Transcribed page contents:
##############################
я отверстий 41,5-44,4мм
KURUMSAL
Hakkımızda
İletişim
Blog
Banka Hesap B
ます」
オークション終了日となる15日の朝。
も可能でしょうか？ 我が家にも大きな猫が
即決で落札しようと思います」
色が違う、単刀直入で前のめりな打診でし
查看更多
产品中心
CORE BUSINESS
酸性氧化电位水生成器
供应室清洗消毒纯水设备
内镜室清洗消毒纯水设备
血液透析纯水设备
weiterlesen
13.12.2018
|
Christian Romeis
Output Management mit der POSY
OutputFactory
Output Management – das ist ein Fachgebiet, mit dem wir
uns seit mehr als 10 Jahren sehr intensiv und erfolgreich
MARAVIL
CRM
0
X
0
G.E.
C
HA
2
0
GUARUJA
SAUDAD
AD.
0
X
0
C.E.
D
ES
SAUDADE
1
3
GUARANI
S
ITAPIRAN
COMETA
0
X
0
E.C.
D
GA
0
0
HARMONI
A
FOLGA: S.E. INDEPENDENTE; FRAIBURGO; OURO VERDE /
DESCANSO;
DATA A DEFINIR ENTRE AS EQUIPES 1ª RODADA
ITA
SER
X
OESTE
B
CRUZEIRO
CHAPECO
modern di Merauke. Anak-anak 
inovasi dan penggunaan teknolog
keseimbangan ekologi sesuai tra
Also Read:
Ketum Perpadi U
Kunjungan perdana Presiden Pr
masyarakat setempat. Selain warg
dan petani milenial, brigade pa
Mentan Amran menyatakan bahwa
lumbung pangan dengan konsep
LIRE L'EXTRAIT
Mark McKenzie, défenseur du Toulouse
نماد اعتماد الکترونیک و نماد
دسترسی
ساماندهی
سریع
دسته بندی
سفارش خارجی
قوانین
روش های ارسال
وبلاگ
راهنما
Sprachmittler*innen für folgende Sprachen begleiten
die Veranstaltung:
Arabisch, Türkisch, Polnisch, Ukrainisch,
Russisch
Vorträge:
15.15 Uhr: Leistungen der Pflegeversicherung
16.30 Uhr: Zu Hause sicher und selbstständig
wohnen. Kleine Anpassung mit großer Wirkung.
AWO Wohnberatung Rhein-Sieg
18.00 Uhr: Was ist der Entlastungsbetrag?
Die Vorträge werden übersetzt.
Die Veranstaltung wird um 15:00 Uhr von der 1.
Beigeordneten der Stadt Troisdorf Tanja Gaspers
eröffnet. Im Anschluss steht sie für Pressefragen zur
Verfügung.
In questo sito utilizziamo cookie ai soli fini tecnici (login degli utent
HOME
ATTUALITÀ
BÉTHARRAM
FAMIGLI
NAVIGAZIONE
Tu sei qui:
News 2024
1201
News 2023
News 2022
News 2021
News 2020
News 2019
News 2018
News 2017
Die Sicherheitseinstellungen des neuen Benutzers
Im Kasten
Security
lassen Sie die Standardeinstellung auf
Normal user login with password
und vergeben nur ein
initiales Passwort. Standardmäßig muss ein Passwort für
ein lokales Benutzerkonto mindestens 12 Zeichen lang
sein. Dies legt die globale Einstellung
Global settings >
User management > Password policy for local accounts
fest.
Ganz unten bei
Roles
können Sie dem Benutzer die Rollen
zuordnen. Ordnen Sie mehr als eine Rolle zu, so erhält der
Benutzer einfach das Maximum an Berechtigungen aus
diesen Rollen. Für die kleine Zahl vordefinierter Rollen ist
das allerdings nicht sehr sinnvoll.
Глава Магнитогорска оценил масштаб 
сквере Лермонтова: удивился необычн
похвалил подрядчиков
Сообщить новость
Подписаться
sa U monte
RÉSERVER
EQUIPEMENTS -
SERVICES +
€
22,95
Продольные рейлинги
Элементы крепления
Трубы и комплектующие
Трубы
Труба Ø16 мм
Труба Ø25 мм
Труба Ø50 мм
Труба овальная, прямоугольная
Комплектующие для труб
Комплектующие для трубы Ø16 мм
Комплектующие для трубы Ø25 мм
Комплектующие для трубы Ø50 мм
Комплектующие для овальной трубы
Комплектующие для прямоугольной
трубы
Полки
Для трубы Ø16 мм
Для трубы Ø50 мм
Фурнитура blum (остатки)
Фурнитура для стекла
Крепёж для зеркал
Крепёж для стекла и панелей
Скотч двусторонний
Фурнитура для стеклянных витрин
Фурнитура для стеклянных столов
##############################
## Exercise requirements
Report each line in the entries where the string "sehr" occurs.

## Response box
uns seit mehr als 10 Jahren sehr intensiv und erfolgreich
das allerdings nicht sehr sinnvoll.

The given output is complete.